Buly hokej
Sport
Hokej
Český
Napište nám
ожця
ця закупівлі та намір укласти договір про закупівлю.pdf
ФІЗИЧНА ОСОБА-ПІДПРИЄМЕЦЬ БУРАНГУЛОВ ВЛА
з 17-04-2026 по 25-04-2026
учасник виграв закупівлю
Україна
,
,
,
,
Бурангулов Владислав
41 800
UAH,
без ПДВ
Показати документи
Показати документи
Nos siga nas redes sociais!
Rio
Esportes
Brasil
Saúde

☆ ☆ ☆

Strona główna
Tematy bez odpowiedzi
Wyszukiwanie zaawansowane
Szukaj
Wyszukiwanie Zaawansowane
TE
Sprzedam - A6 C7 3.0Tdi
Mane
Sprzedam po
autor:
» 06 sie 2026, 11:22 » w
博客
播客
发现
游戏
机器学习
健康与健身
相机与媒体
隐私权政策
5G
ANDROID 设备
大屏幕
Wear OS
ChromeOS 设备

☆ ☆ ☆

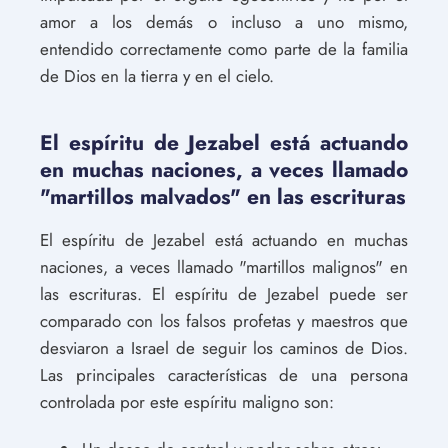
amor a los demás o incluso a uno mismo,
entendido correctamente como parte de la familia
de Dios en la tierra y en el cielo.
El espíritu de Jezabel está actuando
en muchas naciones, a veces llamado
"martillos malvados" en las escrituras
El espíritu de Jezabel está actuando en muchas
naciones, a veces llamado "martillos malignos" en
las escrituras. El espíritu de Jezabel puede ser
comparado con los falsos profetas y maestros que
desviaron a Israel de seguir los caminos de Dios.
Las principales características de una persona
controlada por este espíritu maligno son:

☆ ☆ ☆

▸ YOUR GOAL: From the line with "amor a los demás" to the line with "controlada por este", write the lines out again, swapping "Jezabel" for "Jezebel" and leaving everything else the same.

▸ SOLUTION FOR THIS TASK:
amor a los demás o incluso a uno mismo,
entendido correctamente como parte de la familia
de Dios en la tierra y en el cielo.
El espíritu de Jezebel está actuando
en muchas naciones, a veces llamado
"martillos malvados" en las escrituras
El espíritu de Jezebel está actuando en muchas
naciones, a veces llamado "martillos malignos" en
las escrituras. El espíritu de Jezebel puede ser
comparado con los falsos profetas y maestros que
desviaron a Israel de seguir los caminos de Dios.
Las principales características de una persona
controlada por este espíritu maligno son:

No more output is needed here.